Starting with the line that contains "right hip: (99, 130)", set down each line through the end of the entries below, exactly and with nothing added.

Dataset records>
------------------------------------------------------------------------

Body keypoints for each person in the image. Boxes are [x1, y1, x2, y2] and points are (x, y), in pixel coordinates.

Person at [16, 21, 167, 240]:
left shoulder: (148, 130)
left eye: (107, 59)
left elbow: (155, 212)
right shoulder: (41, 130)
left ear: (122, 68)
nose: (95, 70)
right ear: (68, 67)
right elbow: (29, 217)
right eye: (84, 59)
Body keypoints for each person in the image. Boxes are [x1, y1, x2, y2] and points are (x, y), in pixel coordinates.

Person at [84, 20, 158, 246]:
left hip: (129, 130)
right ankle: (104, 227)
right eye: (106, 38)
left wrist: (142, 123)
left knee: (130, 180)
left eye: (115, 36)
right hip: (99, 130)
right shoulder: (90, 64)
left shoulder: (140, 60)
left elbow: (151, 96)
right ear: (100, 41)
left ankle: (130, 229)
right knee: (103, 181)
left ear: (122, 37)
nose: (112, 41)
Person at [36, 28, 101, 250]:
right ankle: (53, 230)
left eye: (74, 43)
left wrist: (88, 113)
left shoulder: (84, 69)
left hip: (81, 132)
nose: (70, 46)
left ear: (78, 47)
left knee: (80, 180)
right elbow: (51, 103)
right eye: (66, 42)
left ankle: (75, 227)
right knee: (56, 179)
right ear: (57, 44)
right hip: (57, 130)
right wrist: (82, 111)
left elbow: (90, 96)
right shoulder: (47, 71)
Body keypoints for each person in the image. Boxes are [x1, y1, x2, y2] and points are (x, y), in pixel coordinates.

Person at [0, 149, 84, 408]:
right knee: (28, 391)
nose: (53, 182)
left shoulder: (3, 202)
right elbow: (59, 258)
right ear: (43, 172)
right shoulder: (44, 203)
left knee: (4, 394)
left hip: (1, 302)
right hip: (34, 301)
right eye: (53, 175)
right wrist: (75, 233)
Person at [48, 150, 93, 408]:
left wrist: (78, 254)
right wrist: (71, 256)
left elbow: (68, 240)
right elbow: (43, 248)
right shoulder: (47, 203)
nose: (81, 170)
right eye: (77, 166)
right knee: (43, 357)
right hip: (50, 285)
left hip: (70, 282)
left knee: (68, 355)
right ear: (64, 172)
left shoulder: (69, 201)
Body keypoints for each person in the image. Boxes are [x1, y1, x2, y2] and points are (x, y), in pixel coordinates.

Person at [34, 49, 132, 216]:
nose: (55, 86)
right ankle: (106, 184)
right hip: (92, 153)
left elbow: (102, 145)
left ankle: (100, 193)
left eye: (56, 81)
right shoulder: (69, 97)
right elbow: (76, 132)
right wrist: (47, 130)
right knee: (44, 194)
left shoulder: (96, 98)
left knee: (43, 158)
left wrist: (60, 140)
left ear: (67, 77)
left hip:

------------------------------------------------------------------------

PROBLEM SOLUTION>
right hip: (99, 130)
right shoulder: (90, 64)
left shoulder: (140, 60)
left elbow: (151, 96)
right ear: (100, 41)
left ankle: (130, 229)
right knee: (103, 181)
left ear: (122, 37)
nose: (112, 41)
Person at [36, 28, 101, 250]:
right ankle: (53, 230)
left eye: (74, 43)
left wrist: (88, 113)
left shoulder: (84, 69)
left hip: (81, 132)
nose: (70, 46)
left ear: (78, 47)
left knee: (80, 180)
right elbow: (51, 103)
right eye: (66, 42)
left ankle: (75, 227)
right knee: (56, 179)
right ear: (57, 44)
right hip: (57, 130)
right wrist: (82, 111)
left elbow: (90, 96)
right shoulder: (47, 71)
Body keypoints for each person in the image. Boxes are [x1, y1, x2, y2] and points are (x, y), in pixel coordinates.

Person at [0, 149, 84, 408]:
right knee: (28, 391)
nose: (53, 182)
left shoulder: (3, 202)
right elbow: (59, 258)
right ear: (43, 172)
right shoulder: (44, 203)
left knee: (4, 394)
left hip: (1, 302)
right hip: (34, 301)
right eye: (53, 175)
right wrist: (75, 233)
Person at [48, 150, 93, 408]:
left wrist: (78, 254)
right wrist: (71, 256)
left elbow: (68, 240)
right elbow: (43, 248)
right shoulder: (47, 203)
nose: (81, 170)
right eye: (77, 166)
right knee: (43, 357)
right hip: (50, 285)
left hip: (70, 282)
left knee: (68, 355)
right ear: (64, 172)
left shoulder: (69, 201)
Body keypoints for each person in the image. Boxes are [x1, y1, x2, y2] and points are (x, y), in pixel coordinates.

Person at [34, 49, 132, 216]:
nose: (55, 86)
right ankle: (106, 184)
right hip: (92, 153)
left elbow: (102, 145)
left ankle: (100, 193)
left eye: (56, 81)
right shoulder: (69, 97)
right elbow: (76, 132)
right wrist: (47, 130)
right knee: (44, 194)
left shoulder: (96, 98)
left knee: (43, 158)
left wrist: (60, 140)
left ear: (67, 77)
left hip:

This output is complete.